Snap Machine Learning trains models "faster than you can snap your fingers," according to IBM
TORONTO — IBM wants to make machine learning as fast as snapping your fingers. At its own IBM THINK conference this week, IBM Research unveiled a newly published benchmark using an online advertising dataset released by Criteo Labs of more than 4 billion training examples. IBM was able to train a logistic regression classifier in 91.5 seconds — 46 times faster than the best result that has been previously reported, which used TensorFlow on Google Cloud Platform to train the same model in 70 minutes.

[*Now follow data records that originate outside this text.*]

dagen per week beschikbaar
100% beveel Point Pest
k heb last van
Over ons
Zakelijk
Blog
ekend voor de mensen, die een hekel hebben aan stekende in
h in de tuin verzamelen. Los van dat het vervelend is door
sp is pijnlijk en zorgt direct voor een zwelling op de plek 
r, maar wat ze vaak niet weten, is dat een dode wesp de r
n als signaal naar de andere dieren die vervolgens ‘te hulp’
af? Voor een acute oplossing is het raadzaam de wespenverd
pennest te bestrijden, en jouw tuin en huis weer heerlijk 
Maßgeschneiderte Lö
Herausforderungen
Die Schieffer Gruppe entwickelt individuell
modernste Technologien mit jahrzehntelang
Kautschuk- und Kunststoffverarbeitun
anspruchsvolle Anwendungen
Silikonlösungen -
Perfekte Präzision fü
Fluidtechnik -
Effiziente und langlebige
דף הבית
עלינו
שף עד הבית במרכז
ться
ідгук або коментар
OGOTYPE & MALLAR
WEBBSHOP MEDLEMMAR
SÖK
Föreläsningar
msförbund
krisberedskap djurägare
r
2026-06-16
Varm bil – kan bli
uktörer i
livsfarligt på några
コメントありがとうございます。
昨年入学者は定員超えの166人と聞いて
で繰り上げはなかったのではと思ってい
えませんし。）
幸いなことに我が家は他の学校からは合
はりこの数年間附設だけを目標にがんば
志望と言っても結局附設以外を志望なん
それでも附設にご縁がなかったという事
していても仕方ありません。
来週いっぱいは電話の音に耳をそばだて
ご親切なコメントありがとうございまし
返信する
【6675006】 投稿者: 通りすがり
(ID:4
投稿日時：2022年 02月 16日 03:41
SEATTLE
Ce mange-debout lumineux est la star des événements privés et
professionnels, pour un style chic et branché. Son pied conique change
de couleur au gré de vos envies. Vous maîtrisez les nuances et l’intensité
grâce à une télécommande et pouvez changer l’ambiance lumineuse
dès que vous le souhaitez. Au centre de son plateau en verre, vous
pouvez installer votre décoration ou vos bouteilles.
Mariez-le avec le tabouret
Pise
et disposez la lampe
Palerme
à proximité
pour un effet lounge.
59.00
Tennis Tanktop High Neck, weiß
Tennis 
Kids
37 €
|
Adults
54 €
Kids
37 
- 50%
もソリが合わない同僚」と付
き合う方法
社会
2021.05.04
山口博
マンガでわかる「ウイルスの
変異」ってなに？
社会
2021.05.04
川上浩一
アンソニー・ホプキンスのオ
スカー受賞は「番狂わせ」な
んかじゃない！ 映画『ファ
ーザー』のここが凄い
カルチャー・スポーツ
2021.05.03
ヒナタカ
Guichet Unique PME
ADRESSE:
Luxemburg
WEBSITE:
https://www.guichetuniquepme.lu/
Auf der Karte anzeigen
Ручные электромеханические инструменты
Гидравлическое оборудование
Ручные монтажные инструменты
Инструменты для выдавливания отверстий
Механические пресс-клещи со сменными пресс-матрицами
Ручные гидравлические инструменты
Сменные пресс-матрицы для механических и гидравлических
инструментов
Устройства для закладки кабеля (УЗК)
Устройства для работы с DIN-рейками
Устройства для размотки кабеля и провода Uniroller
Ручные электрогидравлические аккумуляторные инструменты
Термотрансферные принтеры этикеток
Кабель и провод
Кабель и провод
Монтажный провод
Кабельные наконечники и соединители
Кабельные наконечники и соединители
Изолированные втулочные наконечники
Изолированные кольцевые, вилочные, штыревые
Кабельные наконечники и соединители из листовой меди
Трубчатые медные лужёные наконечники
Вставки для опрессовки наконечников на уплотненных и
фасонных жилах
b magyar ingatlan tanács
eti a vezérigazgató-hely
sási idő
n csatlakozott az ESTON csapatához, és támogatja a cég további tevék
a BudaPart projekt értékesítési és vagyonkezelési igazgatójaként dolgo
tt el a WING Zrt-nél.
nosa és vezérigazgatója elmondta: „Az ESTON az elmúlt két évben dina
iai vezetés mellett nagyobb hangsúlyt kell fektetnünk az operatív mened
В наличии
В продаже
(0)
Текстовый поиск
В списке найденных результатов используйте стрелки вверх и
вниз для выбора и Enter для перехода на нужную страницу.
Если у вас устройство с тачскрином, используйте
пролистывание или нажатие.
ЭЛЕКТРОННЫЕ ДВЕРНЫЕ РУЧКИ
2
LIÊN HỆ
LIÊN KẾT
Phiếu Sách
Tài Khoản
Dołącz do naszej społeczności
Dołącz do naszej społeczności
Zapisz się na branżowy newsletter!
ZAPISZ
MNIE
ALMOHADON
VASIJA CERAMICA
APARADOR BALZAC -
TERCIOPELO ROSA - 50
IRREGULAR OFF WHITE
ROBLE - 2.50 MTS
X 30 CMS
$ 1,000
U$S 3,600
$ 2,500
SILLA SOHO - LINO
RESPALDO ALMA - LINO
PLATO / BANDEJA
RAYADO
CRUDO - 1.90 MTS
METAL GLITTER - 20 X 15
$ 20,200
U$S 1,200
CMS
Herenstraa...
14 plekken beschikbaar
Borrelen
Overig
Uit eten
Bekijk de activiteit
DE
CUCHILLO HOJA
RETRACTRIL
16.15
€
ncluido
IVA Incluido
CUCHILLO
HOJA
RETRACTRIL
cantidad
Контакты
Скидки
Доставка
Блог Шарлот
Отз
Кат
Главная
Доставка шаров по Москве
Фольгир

In a telephone briefing with EE Times, IBM Research’s manager for non-volatile memory, Haris Pozidis, said the results outlined in the recent paper are a culmination of nearly two years woth of work. “When we started off, it was to make machine learning accessible to people and also make machine learning much faster than what it was and what it is today,” Pozidis said.
Known as IBM Snap Machine Learning (Snap ML) because it trains models "faster than you can snap your fingers," the new library powered by artificial intelligence software provides high-speed training of popular machine learning models on modern CPU/GPU computing systems and can be used to train models to find new and interesting patterns, or to retrain existing models at wire-speed as new data becomes available. The resulting benefits include lower cloud costs for users, less energy, more agile development and a faster time to result.
There are three core elements that distinguish IBM’s Snap ML. The first is distributed training. The system is built as a data-parallel framework that supports the ability to scale out and train on massive datasets that exceed the memory capacity of a single machine, which is crucial for large-scale applications.
The second element is GPU acceleration. IBM used specialized solvers designed to leverage the massively parallel architecture of GPUs while respecting the data locality in GPU memory to avoid large data transfer overheads. It also takes advantage of recent developments in heterogeneous learning to make it scalable. Finally, recognizing that man machine learning datasets are sparse, new optimizations for the algorithms were used in IBM’s system.
“Most machines might have a heterogeneous compute infrastructure,” said Thomas Parnell, an IBM Research mathematician. “But the way we distribute the training, we do in a way to try to minimize the amount of communication that had to be made between the different modes between the training. This allows us to avoid the overhead of communicating large amounts of data over the network.”
Parnell said the effective support for sparse data structures is quite novel, and is further outlined in the research paper, as are some comparisons with the existing libraries for performing these kinds of tasks.
In particular, IBM looked at Google’s TensorFlow framework, which primarily focuses on machine learning on large scale linear models. “TensorFlow is quite flexible,” said Parnell. “It can support GPU acceleration. It can also scale out from multiple nodes. One of the downsides that we found working with TensorFlow is it has relatively limited support for sparse data structures.”
Another finding of the IBM researchers was that when deploying GPU acceleration for such large-scale applications, the training data is too large to be stored inside the memory available on the GPUs. This means that during training, data needs to be processed selectively and repeatedly moved in and out of the GPU memory. To profile the runtime of their application, the researchers analyzed how much time is spent in the GPU kernel compared with how much time is spent copying data on the GPU.
In the paper, the researchers also explored different levels of parallelism, said Celestine Duenner, a pre-doctorate researcher at IBM Research. “The first level is distributing the workload across different nodes in a cluster. The second level is to distribute the workload among the different compute units within a node and the third level is to use all the quarries and all the parallelism offered by this individual compute unit,” Duenner said.
She said the first level in the cluster is where communication is most expansive because it must go over the network, but enables training on large data sets that don't fit inside the memory of a single machine. “We use distributed training so that we can use the aggregated memory of multiple machines," she said. "We use state-of-the-art techniques to organize the work between the nodes, which is communication efficient.”
Ultimately, said Parnell, the goal was to speed up machine learning and make it accessible with computing infrastructure commercially available today. “The training time can be really critical, especially if you're buying cloud resources with GPUs for instance,” he said. “Cloud instances are normally billed by the hour, so the longer you use them, the more you pay for them.”
Customers will able take advantage of the work done by IBM Research as part of the PowerAI Tech Preview portfolio later this year, and IBM is currently looking for clients interested in pilot projects.
—Gary Hilson is a general contributing editor with a focus on memory and flash technologies for EE Times.